The topic of this discussion is to understand how the analytics service processes queries and to identify errors when scaling (changing RAM/CPU quotas, adding nodes).

There’s an assumption that Couchbase evaluates the resources required for processing incoming queries before execution. It calculates how many queries can be executed in parallel based on the RAM/CPU quotas, and the remaining queries are added to a queue. The mechanism for calculating the number of workers, the required RAM for executing a query, and the distribution of load between cluster nodes is unclear. We need to figure this out to identify the reasons for the lack of improvement from scaling.

Hi @Maxim

This blog post will be helpful here. The amount of concurrent queries the Analytics service will execute is going to be determined by a combination of your cluster resources and the complexity of the queries.

Scaling up RAM, nodes and core counts should increase the concurrency possible, and I am surprised you found that not to be the case.
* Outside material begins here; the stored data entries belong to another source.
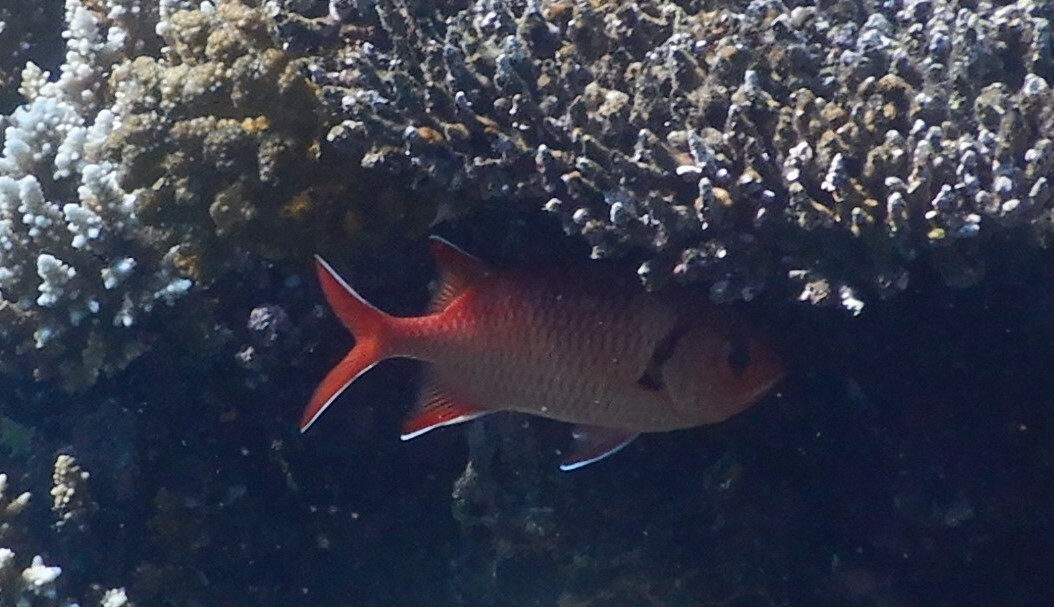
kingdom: Animalia
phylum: Chordata
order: Beryciformes
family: Holocentridae
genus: Myripristis
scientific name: Myripristis murdjan
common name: Big-eye soldierfish
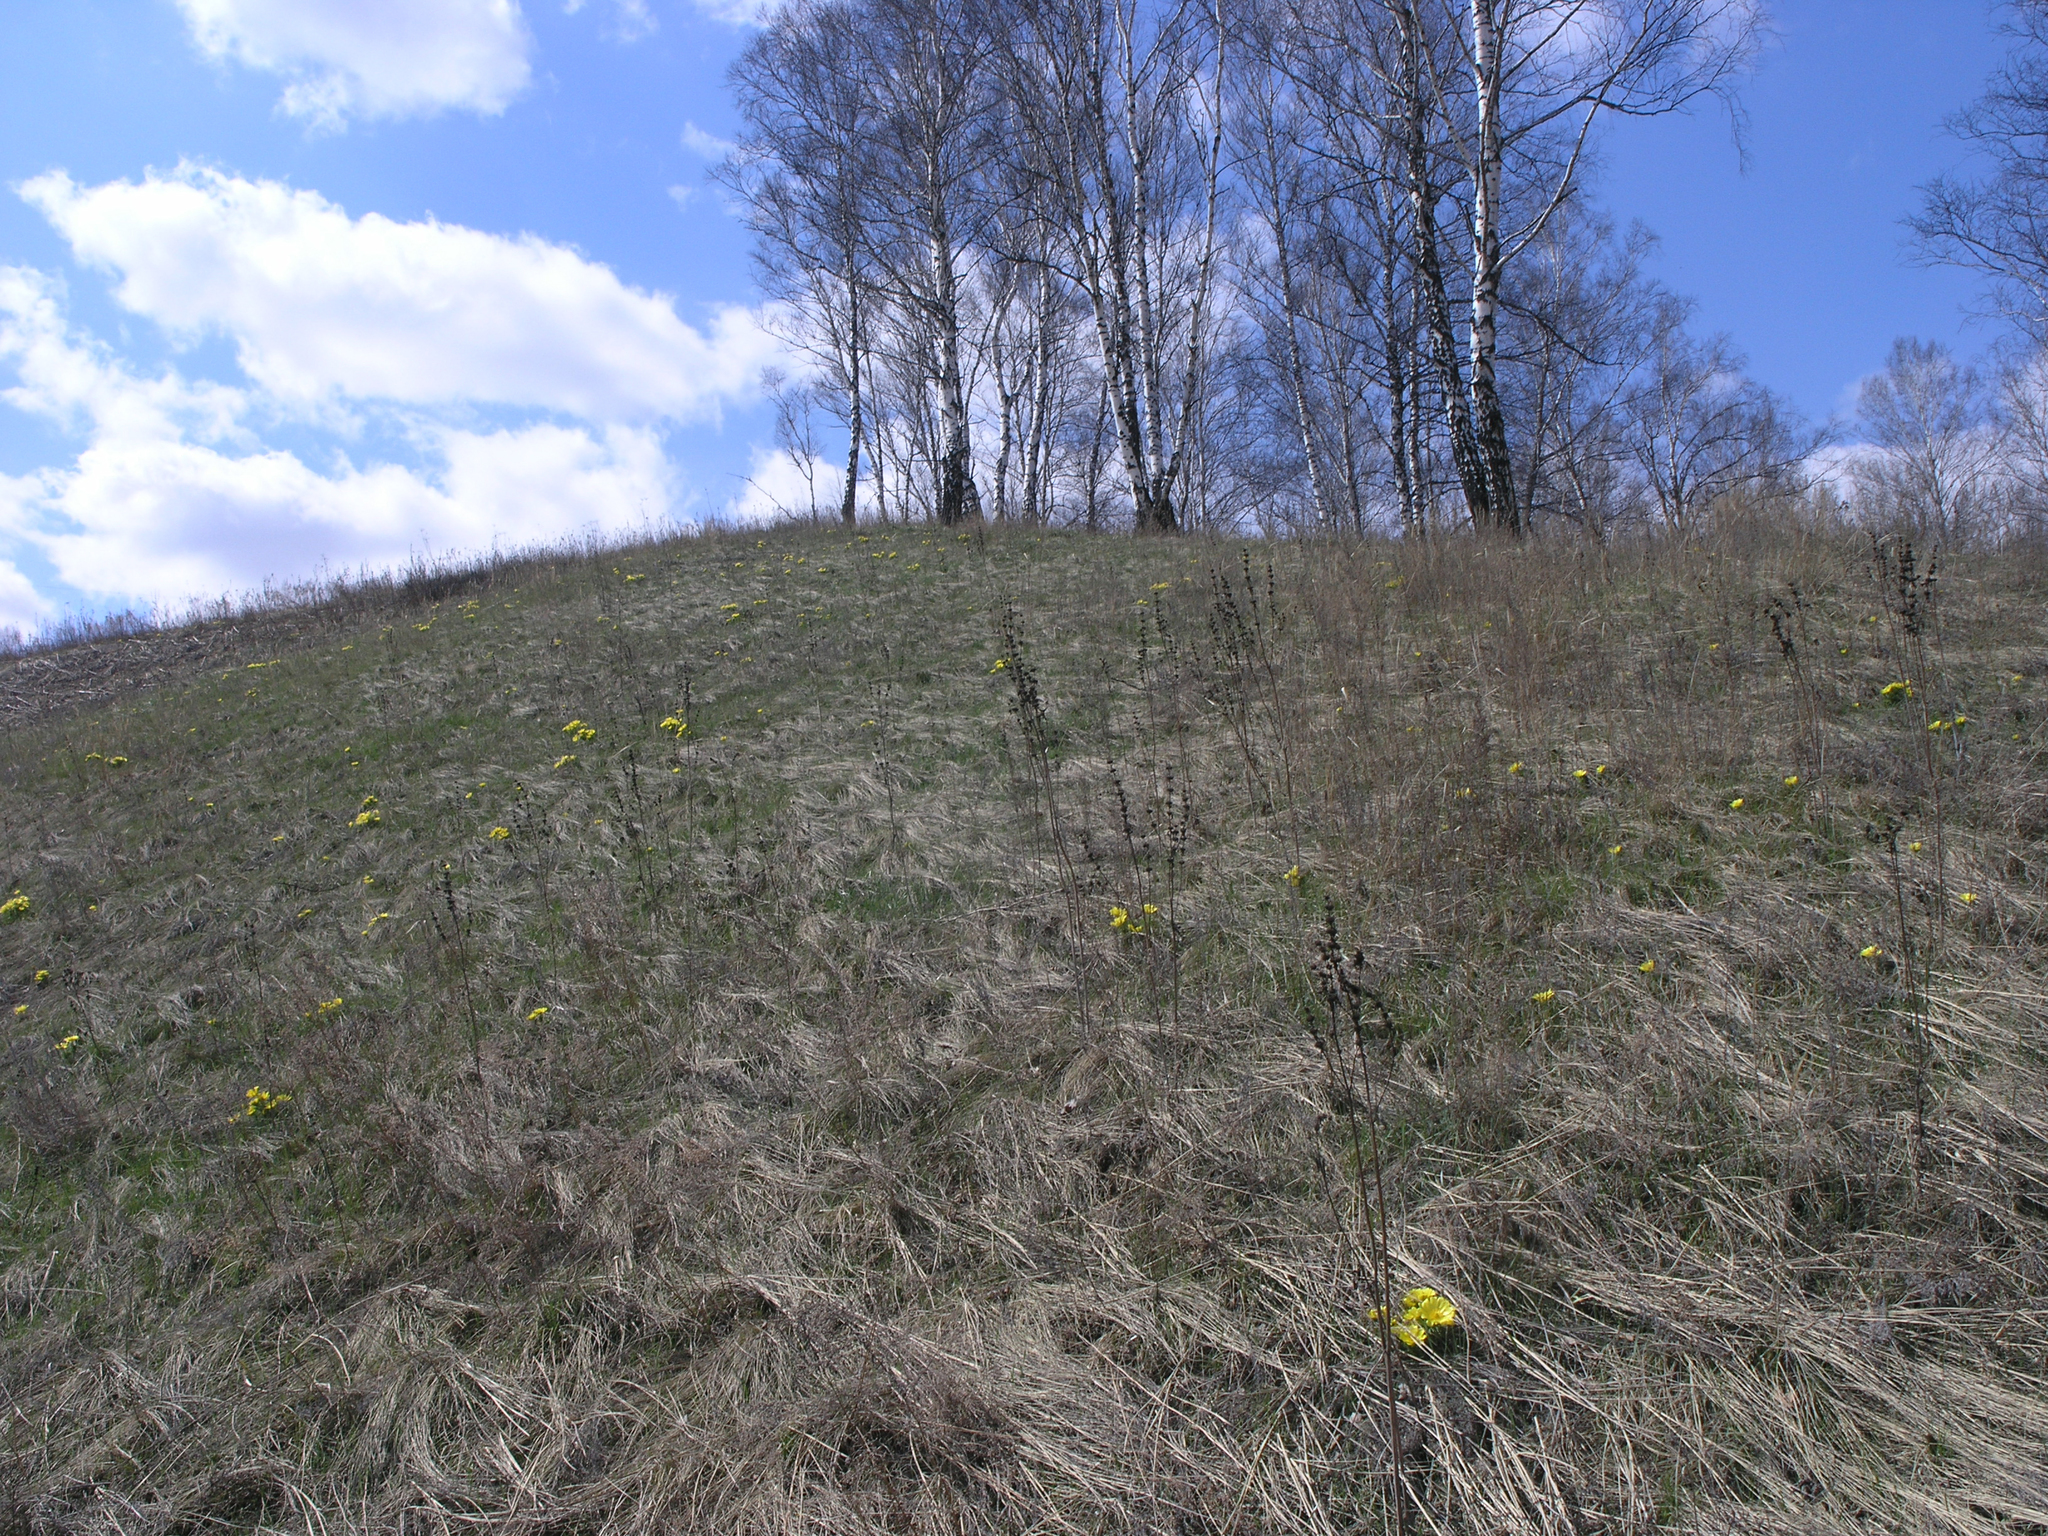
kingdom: Plantae
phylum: Tracheophyta
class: Magnoliopsida
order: Ranunculales
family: Ranunculaceae
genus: Adonis
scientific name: Adonis vernalis
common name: Yellow pheasants-eye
There are tunables that will increase the number of query workers (coresMultiplier) and ones that will reduce the amount of RAM allocated to a query, but per the blog post, this can backfire as it’s forcing the cluster to do more work than it may be capable of. Something to experiment with in your testing I’d say.

This topic was automatically closed 90 days after the last reply. New replies are no longer allowed.